## To-do item:
Copy the data below word for word, keeping every line unchanged.

## Short-answer tasks on charts:
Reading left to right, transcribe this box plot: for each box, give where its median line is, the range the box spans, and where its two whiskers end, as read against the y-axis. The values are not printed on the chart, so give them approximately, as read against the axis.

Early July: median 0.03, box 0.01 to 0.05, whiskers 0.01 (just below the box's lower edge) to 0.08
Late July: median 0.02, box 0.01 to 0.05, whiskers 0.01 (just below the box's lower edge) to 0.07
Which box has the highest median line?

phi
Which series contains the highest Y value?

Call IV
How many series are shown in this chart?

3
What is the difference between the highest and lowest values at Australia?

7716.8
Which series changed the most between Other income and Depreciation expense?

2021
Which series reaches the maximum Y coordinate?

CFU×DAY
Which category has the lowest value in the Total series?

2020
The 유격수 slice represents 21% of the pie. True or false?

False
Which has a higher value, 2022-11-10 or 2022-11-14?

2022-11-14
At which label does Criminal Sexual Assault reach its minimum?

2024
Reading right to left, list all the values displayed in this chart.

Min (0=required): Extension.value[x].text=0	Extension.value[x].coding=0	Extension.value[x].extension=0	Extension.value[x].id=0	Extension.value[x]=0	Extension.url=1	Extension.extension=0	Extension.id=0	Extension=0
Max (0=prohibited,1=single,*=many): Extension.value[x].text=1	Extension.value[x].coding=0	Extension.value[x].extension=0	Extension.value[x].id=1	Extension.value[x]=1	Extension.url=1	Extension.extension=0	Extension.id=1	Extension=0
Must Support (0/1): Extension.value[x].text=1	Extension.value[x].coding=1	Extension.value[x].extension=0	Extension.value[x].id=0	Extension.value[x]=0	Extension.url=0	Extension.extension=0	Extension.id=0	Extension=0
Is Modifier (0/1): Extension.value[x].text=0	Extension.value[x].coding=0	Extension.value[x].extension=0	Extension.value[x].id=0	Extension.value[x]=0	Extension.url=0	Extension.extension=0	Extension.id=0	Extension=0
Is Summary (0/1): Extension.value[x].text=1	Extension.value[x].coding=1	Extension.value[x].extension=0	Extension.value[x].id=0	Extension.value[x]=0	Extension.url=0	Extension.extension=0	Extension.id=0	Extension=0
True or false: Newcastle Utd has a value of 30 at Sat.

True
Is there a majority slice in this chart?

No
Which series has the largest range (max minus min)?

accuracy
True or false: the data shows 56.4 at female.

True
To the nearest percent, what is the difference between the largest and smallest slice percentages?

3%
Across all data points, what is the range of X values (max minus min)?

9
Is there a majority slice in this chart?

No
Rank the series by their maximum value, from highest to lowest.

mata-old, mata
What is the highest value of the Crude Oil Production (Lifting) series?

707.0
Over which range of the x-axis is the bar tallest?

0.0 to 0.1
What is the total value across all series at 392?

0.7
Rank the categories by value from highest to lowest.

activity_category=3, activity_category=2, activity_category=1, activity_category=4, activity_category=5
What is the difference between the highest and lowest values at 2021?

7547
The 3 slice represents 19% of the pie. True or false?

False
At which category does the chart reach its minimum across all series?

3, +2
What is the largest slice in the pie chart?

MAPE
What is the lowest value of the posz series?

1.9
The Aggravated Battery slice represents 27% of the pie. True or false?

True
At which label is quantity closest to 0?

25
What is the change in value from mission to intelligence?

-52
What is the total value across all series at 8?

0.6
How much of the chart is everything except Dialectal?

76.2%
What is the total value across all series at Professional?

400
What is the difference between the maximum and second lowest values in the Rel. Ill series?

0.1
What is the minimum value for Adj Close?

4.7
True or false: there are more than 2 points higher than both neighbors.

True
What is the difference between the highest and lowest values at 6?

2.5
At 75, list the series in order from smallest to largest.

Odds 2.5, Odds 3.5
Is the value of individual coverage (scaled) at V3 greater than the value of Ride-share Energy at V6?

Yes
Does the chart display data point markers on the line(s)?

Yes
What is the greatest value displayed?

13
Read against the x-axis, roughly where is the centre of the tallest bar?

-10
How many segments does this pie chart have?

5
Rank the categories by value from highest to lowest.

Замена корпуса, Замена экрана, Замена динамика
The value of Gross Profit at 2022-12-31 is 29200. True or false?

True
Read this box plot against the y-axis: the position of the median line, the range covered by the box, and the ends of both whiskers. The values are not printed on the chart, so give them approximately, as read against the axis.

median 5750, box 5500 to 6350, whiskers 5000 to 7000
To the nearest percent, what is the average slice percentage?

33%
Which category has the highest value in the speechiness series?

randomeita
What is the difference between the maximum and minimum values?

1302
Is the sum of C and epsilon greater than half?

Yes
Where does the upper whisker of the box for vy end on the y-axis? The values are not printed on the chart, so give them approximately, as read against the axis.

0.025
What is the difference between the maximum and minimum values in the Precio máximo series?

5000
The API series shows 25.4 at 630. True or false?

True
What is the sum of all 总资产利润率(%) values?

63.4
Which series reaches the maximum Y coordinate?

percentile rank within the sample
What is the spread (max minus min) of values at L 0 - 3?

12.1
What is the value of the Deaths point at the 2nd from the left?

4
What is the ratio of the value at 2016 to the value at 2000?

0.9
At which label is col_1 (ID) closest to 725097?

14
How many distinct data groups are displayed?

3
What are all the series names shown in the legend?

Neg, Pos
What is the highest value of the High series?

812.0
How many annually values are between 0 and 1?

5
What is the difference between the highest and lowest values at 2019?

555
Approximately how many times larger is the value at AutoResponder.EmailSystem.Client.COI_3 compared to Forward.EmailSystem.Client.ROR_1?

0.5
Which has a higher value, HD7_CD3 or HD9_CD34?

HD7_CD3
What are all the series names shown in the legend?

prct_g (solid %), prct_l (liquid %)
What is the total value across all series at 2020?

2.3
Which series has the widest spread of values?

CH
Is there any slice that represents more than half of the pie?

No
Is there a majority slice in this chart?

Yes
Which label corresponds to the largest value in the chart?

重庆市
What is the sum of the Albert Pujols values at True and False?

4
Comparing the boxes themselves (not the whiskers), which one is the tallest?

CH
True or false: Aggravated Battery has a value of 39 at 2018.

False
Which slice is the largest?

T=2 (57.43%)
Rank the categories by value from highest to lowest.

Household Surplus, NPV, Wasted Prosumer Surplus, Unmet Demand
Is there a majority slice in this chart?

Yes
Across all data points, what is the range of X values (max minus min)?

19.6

## Result for this exercise:
Reading left to right, transcribe this box plot: for each box, give where its median line is, the range the box spans, and where its two whiskers end, as read against the y-axis. The values are not printed on the chart, so give them approximately, as read against the axis.

Early July: median 0.03, box 0.01 to 0.05, whiskers 0.01 (just below the box's lower edge) to 0.08
Late July: median 0.02, box 0.01 to 0.05, whiskers 0.01 (just below the box's lower edge) to 0.07
Which box has the highest median line?

phi
Which series contains the highest Y value?

Call IV
How many series are shown in this chart?

3
What is the difference between the highest and lowest values at Australia?

7716.8
Which series changed the most between Other income and Depreciation expense?

2021
Which series reaches the maximum Y coordinate?

CFU×DAY
Which category has the lowest value in the Total series?

2020
The 유격수 slice represents 21% of the pie. True or false?

False
Which has a higher value, 2022-11-10 or 2022-11-14?

2022-11-14
At which label does Criminal Sexual Assault reach its minimum?

2024
Reading right to left, list all the values displayed in this chart.

Min (0=required): Extension.value[x].text=0	Extension.value[x].coding=0	Extension.value[x].extension=0	Extension.value[x].id=0	Extension.value[x]=0	Extension.url=1	Extension.extension=0	Extension.id=0	Extension=0
Max (0=prohibited,1=single,*=many): Extension.value[x].text=1	Extension.value[x].coding=0	Extension.value[x].extension=0	Extension.value[x].id=1	Extension.value[x]=1	Extension.url=1	Extension.extension=0	Extension.id=1	Extension=0
Must Support (0/1): Extension.value[x].text=1	Extension.value[x].coding=1	Extension.value[x].extension=0	Extension.value[x].id=0	Extension.value[x]=0	Extension.url=0	Extension.extension=0	Extension.id=0	Extension=0
Is Modifier (0/1): Extension.value[x].text=0	Extension.value[x].coding=0	Extension.value[x].extension=0	Extension.value[x].id=0	Extension.value[x]=0	Extension.url=0	Extension.extension=0	Extension.id=0	Extension=0
Is Summary (0/1): Extension.value[x].text=1	Extension.value[x].coding=1	Extension.value[x].extension=0	Extension.value[x].id=0	Extension.value[x]=0	Extension.url=0	Extension.extension=0	Extension.id=0	Extension=0
True or false: Newcastle Utd has a value of 30 at Sat.

True
Is there a majority slice in this chart?

No
Which series has the largest range (max minus min)?

accuracy
True or false: the data shows 56.4 at female.

True
To the nearest percent, what is the difference between the largest and smallest slice percentages?

3%
Across all data points, what is the range of X values (max minus min)?

9
Is there a majority slice in this chart?

No
Rank the series by their maximum value, from highest to lowest.

mata-old, mata
What is the highest value of the Crude Oil Production (Lifting) series?

707.0
Over which range of the x-axis is the bar tallest?

0.0 to 0.1
What is the total value across all series at 392?

0.7
Rank the categories by value from highest to lowest.

activity_category=3, activity_category=2, activity_category=1, activity_category=4, activity_category=5
What is the difference between the highest and lowest values at 2021?

7547
The 3 slice represents 19% of the pie. True or false?

False
At which category does the chart reach its minimum across all series?

3, +2
What is the largest slice in the pie chart?

MAPE
What is the lowest value of the posz series?

1.9
The Aggravated Battery slice represents 27% of the pie. True or false?

True
At which label is quantity closest to 0?

25
What is the change in value from mission to intelligence?

-52
What is the total value across all series at 8?

0.6
How much of the chart is everything except Dialectal?

76.2%
What is the total value across all series at Professional?

400
What is the difference between the maximum and second lowest values in the Rel. Ill series?

0.1
What is the minimum value for Adj Close?

4.7
True or false: there are more than 2 points higher than both neighbors.

True
What is the difference between the highest and lowest values at 6?

2.5
At 75, list the series in order from smallest to largest.

Odds 2.5, Odds 3.5
Is the value of individual coverage (scaled) at V3 greater than the value of Ride-share Energy at V6?

Yes
Does the chart display data point markers on the line(s)?

Yes
What is the greatest value displayed?

13
Read against the x-axis, roughly where is the centre of the tallest bar?

-10
How many segments does this pie chart have?

5
Rank the categories by value from highest to lowest.

Замена корпуса, Замена экрана, Замена динамика
The value of Gross Profit at 2022-12-31 is 29200. True or false?

True
Read this box plot against the y-axis: the position of the median line, the range covered by the box, and the ends of both whiskers. The values are not printed on the chart, so give them approximately, as read against the axis.

median 5750, box 5500 to 6350, whiskers 5000 to 7000
To the nearest percent, what is the average slice percentage?

33%
Which category has the highest value in the speechiness series?

randomeita
What is the difference between the maximum and minimum values?

1302
Is the sum of C and epsilon greater than half?

Yes
Where does the upper whisker of the box for vy end on the y-axis? The values are not printed on the chart, so give them approximately, as read against the axis.

0.025
What is the difference between the maximum and minimum values in the Precio máximo series?

5000
The API series shows 25.4 at 630. True or false?

True
What is the sum of all 总资产利润率(%) values?

63.4
Which series reaches the maximum Y coordinate?

percentile rank within the sample
What is the spread (max minus min) of values at L 0 - 3?

12.1
What is the value of the Deaths point at the 2nd from the left?

4
What is the ratio of the value at 2016 to the value at 2000?

0.9
At which label is col_1 (ID) closest to 725097?

14
How many distinct data groups are displayed?

3
What are all the series names shown in the legend?

Neg, Pos
What is the highest value of the High series?

812.0
How many annually values are between 0 and 1?

5
What is the difference between the highest and lowest values at 2019?

555
Approximately how many times larger is the value at AutoResponder.EmailSystem.Client.COI_3 compared to Forward.EmailSystem.Client.ROR_1?

0.5
Which has a higher value, HD7_CD3 or HD9_CD34?

HD7_CD3
What are all the series names shown in the legend?

prct_g (solid %), prct_l (liquid %)
What is the total value across all series at 2020?

2.3
Which series has the widest spread of values?

CH
Is there any slice that represents more than half of the pie?

No
Is there a majority slice in this chart?

Yes
Which label corresponds to the largest value in the chart?

重庆市
What is the sum of the Albert Pujols values at True and False?

4
Comparing the boxes themselves (not the whiskers), which one is the tallest?

CH
True or false: Aggravated Battery has a value of 39 at 2018.

False
Which slice is the largest?

T=2 (57.43%)
Rank the categories by value from highest to lowest.

Household Surplus, NPV, Wasted Prosumer Surplus, Unmet Demand
Is there a majority slice in this chart?

Yes
Across all data points, what is the range of X values (max minus min)?

19.6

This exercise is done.